The third condition—concerning law of war principles—is a real restriction. Advanced technology has allowed the CIA to use small, very accurate weapons in these air strikes; it doesn’t drop massive bombs. And so, while civilians are sometimes killed, the “collateral damage” has been relatively minor. There are also cases where officials have decided not to push the button if the target of an attack was surrounded by too many innocent people.

It may be true that, even when it comes to the first two conditions, the “informed, high-level officials” in the Obama administration—including Brennan, who has been deeply involved in these decisions—have exercised good judgment. But we don’t know this; we have no way of knowing this. And by “we,” I mean not just those of who of us who don’t have the proper security clearances, but also those who do (outside, of course, the very small group that makes the decisions of life or death).

And that’s the point. The white paper acknowledges that there is no entity—in the executive, legislative, or judicial branch—that has the authority to oversee these sorts of decisions. But maybe there should be. Sen. Dianne Feinstein, the California Democrat who co-chairs the Intelligence Committee, suggested at Thursday’s hearing that an analog to the Foreign Intelligence Surveillance Court might be created to sign off on these orders, especially if American citizens are the targets. Not a bad idea.
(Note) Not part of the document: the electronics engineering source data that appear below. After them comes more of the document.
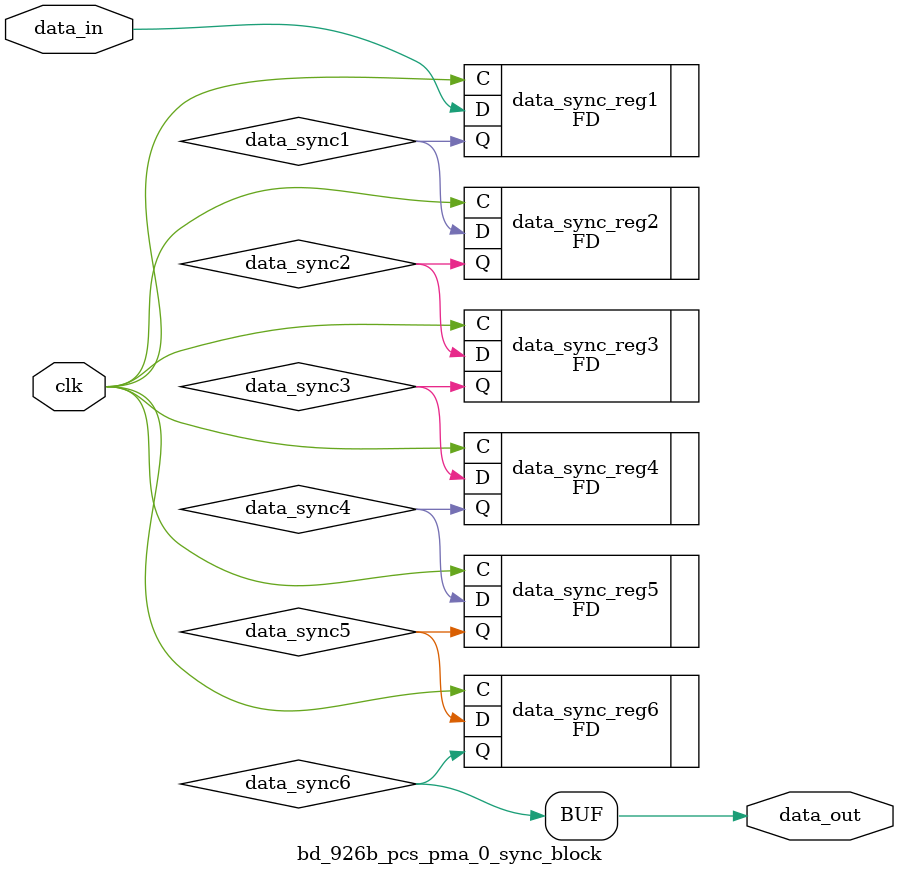
<source format=v>

`timescale 1ps / 1ps

module bd_926b_pcs_pma_0_sync_block #(
  parameter INITIALISE = 2'b00
)
(
  input        clk,              // clock to be sync'ed to
  input        data_in,          // Data to be 'synced'
  output       data_out          // synced data
);

  // Internal Signals
  wire data_sync1;
  wire data_sync2;
  wire data_sync3;
  wire data_sync4;
  wire data_sync5;
  wire data_sync6;


  (* shreg_extract = "no", ASYNC_REG = "TRUE" *)
  FD #(
    .INIT (INITIALISE[0])
  ) data_sync_reg1 (
    .C  (clk),
    .D  (data_in),
    .Q  (data_sync1)
  );


  (* shreg_extract = "no", ASYNC_REG = "TRUE" *)
  FD #(
   .INIT (INITIALISE[1])
  ) data_sync_reg2 (
  .C  (clk),
  .D  (data_sync1),
  .Q  (data_sync2)
  );


  (* shreg_extract = "no", ASYNC_REG = "TRUE" *)
  FD #(
   .INIT (INITIALISE[1])
  ) data_sync_reg3 (
  .C  (clk),
  .D  (data_sync2),
  .Q  (data_sync3)
  );

  (* shreg_extract = "no", ASYNC_REG = "TRUE" *)
  FD #(
   .INIT (INITIALISE[1])
  ) data_sync_reg4 (
  .C  (clk),
  .D  (data_sync3),
  .Q  (data_sync4)
  );

  (* shreg_extract = "no", ASYNC_REG = "TRUE" *)
  FD #(
   .INIT (INITIALISE[1])
  ) data_sync_reg5 (
  .C  (clk),
  .D  (data_sync4),
  .Q  (data_sync5)
  );

  (* shreg_extract = "no", ASYNC_REG = "TRUE" *)
  FD #(
   .INIT (INITIALISE[1])
  ) data_sync_reg6 (
  .C  (clk),
  .D  (data_sync5),
  .Q  (data_sync6)
  );
  assign data_out = data_sync6;


endmodule



</source>
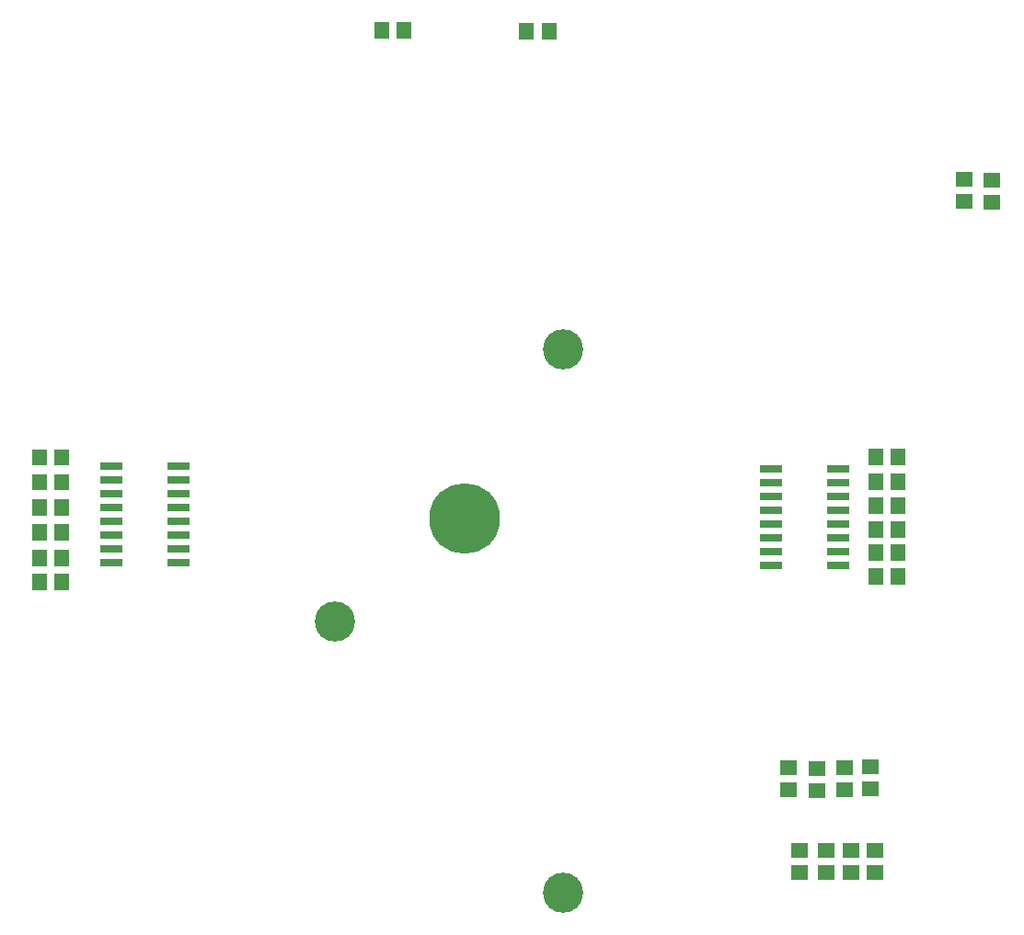
<source format=gtp>
G04 MADE WITH FRITZING*
G04 WWW.FRITZING.ORG*
G04 DOUBLE SIDED*
G04 HOLES PLATED*
G04 CONTOUR ON CENTER OF CONTOUR VECTOR*
%ASAXBY*%
%FSLAX23Y23*%
%MOIN*%
%OFA0B0*%
%SFA1.0B1.0*%
%ADD10C,0.255905*%
%ADD11C,0.145669*%
%ADD12R,0.080000X0.026000*%
%ADD13R,0.055118X0.059055*%
%ADD14R,0.059055X0.055118*%
%LNPASTEMASK1*%
G90*
G70*
G54D10*
X1965Y1971D03*
G54D11*
X2319Y2582D03*
X1492Y1597D03*
X2319Y613D03*
G54D12*
X685Y2158D03*
X685Y2108D03*
X685Y2058D03*
X685Y2008D03*
X685Y1958D03*
X685Y1908D03*
X685Y1858D03*
X685Y1808D03*
X927Y1808D03*
X927Y1858D03*
X927Y1908D03*
X927Y1958D03*
X927Y2008D03*
X927Y2058D03*
X927Y2108D03*
X927Y2158D03*
G54D13*
X504Y1739D03*
X423Y1739D03*
X504Y1825D03*
X423Y1825D03*
X504Y2011D03*
X423Y2011D03*
G54D12*
X3316Y1800D03*
X3316Y1850D03*
X3316Y1900D03*
X3316Y1950D03*
X3316Y2000D03*
X3316Y2050D03*
X3316Y2100D03*
X3316Y2150D03*
X3074Y2150D03*
X3074Y2100D03*
X3074Y2050D03*
X3074Y2000D03*
X3074Y1950D03*
X3074Y1900D03*
X3074Y1850D03*
X3074Y1800D03*
G54D13*
X3453Y2193D03*
X3534Y2193D03*
X3453Y2104D03*
X3534Y2104D03*
X3453Y2015D03*
X3534Y2015D03*
X3453Y1929D03*
X3534Y1929D03*
X3453Y1847D03*
X3534Y1847D03*
X3453Y1760D03*
X3534Y1760D03*
G54D14*
X3449Y766D03*
X3449Y685D03*
X3362Y766D03*
X3362Y685D03*
X3272Y766D03*
X3272Y685D03*
X3177Y766D03*
X3177Y685D03*
X3137Y1065D03*
X3137Y985D03*
X3241Y1064D03*
X3241Y984D03*
X3340Y1066D03*
X3340Y986D03*
X3434Y1068D03*
X3434Y988D03*
X3872Y3116D03*
X3872Y3197D03*
X3775Y3119D03*
X3775Y3200D03*
G54D13*
X1743Y3741D03*
X1662Y3741D03*
X2188Y3737D03*
X2269Y3737D03*
G36*
X476Y1890D02*
X476Y1949D01*
X531Y1949D01*
X531Y1890D01*
X476Y1890D01*
G37*
D02*
G36*
X396Y1890D02*
X396Y1949D01*
X451Y1949D01*
X451Y1890D01*
X396Y1890D01*
G37*
D02*
G36*
X476Y2072D02*
X476Y2131D01*
X531Y2131D01*
X531Y2072D01*
X476Y2072D01*
G37*
D02*
G36*
X396Y2072D02*
X396Y2131D01*
X451Y2131D01*
X451Y2072D01*
X396Y2072D01*
G37*
D02*
G36*
X476Y2162D02*
X476Y2221D01*
X531Y2221D01*
X531Y2162D01*
X476Y2162D01*
G37*
D02*
G36*
X396Y2162D02*
X396Y2221D01*
X451Y2221D01*
X451Y2162D01*
X396Y2162D01*
G37*
D02*
G04 End of PasteMask1*
M02*
</source>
But the logic of the three conditions—or at least the two conditions that aren’t at all restrictive—raises questions not just of legality but of policy. Gen. David Petraeus once said of the Iraq war, “Tell me how this ends.” The same question can be asked of this war. Are there no limits to targeted assassination? Are we going to be doing this as long as terrorist organizations exist? What is the effect? Does it really reduce terrorism and pummel the organization—or are the killed leaders simply replaced by underlings waiting in the wings?

The question, unasked by the senators today, isn’t simply whether this is legal but whether this is wise.